[Dataset entries]

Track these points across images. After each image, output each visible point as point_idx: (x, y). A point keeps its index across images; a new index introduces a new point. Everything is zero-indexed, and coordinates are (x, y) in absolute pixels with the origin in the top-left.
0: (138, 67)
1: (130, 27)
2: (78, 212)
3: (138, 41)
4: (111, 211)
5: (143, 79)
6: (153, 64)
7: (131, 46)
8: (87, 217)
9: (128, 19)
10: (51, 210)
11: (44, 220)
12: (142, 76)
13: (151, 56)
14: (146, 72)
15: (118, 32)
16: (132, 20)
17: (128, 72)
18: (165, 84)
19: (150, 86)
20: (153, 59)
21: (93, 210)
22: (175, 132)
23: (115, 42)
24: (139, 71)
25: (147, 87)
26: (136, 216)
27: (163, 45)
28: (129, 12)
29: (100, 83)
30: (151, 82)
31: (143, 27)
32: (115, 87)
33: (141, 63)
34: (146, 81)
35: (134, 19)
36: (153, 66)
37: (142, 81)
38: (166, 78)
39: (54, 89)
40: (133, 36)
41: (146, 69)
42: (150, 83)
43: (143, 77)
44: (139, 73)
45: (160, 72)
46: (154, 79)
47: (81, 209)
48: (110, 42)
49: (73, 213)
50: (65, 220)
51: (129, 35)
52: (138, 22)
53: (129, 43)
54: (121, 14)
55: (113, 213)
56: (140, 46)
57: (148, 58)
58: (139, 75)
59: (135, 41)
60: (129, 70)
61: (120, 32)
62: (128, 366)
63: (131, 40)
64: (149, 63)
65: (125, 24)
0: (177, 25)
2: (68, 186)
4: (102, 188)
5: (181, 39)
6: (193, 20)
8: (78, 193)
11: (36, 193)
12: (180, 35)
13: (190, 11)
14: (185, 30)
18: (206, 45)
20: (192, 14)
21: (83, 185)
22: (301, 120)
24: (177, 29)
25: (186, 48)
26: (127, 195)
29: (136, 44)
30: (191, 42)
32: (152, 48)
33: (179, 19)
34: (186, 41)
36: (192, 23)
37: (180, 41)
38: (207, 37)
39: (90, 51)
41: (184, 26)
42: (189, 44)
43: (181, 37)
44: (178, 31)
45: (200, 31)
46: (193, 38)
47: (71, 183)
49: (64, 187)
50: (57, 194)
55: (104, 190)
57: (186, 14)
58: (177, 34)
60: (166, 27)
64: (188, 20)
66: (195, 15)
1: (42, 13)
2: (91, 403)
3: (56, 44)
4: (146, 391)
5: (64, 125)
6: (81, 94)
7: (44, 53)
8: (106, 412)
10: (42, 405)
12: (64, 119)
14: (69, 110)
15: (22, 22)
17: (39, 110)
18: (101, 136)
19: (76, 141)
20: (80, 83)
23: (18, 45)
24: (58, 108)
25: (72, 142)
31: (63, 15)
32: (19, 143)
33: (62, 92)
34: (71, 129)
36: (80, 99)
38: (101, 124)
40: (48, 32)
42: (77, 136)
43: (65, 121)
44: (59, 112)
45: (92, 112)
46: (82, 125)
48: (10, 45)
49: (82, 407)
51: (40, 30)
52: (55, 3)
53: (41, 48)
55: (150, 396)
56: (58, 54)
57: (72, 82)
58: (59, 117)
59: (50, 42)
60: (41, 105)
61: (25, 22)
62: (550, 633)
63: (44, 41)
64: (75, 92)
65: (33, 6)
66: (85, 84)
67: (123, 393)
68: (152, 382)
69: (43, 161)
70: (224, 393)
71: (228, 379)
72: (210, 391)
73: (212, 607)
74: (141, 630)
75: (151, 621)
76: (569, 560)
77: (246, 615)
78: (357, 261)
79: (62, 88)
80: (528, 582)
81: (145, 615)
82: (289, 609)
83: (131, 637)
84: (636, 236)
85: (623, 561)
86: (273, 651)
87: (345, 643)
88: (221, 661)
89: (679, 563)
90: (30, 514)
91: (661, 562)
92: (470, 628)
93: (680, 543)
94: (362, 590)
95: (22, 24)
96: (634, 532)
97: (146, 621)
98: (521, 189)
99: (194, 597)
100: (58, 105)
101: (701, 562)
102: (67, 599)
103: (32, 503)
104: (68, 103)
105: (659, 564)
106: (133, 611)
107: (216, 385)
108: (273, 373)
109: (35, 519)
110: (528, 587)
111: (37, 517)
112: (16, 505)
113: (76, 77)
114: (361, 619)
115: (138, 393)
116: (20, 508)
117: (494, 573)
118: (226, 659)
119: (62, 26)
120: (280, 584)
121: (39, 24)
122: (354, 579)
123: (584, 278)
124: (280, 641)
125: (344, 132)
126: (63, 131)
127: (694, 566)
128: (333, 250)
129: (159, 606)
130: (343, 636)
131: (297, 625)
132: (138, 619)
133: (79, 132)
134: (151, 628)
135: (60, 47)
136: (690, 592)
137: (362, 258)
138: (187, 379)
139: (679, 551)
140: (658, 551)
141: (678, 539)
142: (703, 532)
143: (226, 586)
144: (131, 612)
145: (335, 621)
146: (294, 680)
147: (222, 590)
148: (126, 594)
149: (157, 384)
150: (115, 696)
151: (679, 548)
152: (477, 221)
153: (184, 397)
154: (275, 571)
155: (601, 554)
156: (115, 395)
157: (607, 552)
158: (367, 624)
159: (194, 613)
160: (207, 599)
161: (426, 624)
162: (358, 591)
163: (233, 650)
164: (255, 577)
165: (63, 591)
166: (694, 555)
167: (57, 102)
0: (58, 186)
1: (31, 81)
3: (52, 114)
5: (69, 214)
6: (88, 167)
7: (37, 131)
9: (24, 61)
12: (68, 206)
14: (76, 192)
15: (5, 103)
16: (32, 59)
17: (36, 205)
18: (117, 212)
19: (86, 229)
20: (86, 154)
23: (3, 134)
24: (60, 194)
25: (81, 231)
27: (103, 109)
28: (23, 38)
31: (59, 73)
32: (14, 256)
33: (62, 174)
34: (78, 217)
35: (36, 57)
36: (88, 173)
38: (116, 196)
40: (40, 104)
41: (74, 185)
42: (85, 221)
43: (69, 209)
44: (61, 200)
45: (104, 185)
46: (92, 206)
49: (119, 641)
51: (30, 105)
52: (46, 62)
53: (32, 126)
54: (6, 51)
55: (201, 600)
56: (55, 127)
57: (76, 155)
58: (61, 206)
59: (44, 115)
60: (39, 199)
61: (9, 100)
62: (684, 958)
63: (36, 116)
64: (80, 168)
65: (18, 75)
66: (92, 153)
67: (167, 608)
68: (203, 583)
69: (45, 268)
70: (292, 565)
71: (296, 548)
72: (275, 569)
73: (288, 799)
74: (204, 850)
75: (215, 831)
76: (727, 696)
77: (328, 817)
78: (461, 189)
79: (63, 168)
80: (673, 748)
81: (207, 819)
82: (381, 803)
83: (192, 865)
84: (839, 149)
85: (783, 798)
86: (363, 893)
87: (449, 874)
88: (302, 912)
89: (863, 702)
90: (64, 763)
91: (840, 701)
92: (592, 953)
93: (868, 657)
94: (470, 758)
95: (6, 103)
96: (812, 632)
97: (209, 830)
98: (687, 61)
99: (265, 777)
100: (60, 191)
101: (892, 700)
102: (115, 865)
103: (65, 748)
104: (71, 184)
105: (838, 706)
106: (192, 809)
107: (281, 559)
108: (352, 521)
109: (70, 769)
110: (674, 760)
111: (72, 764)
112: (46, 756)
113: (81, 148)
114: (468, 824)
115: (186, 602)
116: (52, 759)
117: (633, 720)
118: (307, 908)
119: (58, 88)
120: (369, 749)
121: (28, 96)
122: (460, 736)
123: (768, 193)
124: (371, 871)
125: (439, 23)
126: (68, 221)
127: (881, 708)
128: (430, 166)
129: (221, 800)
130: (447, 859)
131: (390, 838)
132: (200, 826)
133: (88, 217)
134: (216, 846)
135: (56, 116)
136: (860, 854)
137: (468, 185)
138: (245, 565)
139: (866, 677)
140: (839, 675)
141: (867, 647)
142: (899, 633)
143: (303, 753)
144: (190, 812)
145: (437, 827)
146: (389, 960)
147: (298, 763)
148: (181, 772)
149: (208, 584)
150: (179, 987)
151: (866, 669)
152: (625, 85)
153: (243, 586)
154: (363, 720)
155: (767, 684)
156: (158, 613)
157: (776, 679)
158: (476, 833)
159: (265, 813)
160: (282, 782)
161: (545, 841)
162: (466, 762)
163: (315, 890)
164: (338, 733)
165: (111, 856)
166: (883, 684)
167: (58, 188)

- [What the task requires]
Only the lines from the first line of the records through the one containing "64: (149, 63)" should be reproduced, exactly, with both of them included.

- [Answer box]
Track these points across images. After each image, output each visible point as point_idx: (x, y). A point keeps its index across images; a new index introduces a new point. Everything is zero-indexed, and coordinates are (x, y) in absolute pixels with the origin in the top-left.
0: (138, 67)
1: (130, 27)
2: (78, 212)
3: (138, 41)
4: (111, 211)
5: (143, 79)
6: (153, 64)
7: (131, 46)
8: (87, 217)
9: (128, 19)
10: (51, 210)
11: (44, 220)
12: (142, 76)
13: (151, 56)
14: (146, 72)
15: (118, 32)
16: (132, 20)
17: (128, 72)
18: (165, 84)
19: (150, 86)
20: (153, 59)
21: (93, 210)
22: (175, 132)
23: (115, 42)
24: (139, 71)
25: (147, 87)
26: (136, 216)
27: (163, 45)
28: (129, 12)
29: (100, 83)
30: (151, 82)
31: (143, 27)
32: (115, 87)
33: (141, 63)
34: (146, 81)
35: (134, 19)
36: (153, 66)
37: (142, 81)
38: (166, 78)
39: (54, 89)
40: (133, 36)
41: (146, 69)
42: (150, 83)
43: (143, 77)
44: (139, 73)
45: (160, 72)
46: (154, 79)
47: (81, 209)
48: (110, 42)
49: (73, 213)
50: (65, 220)
51: (129, 35)
52: (138, 22)
53: (129, 43)
54: (121, 14)
55: (113, 213)
56: (140, 46)
57: (148, 58)
58: (139, 75)
59: (135, 41)
60: (129, 70)
61: (120, 32)
62: (128, 366)
63: (131, 40)
64: (149, 63)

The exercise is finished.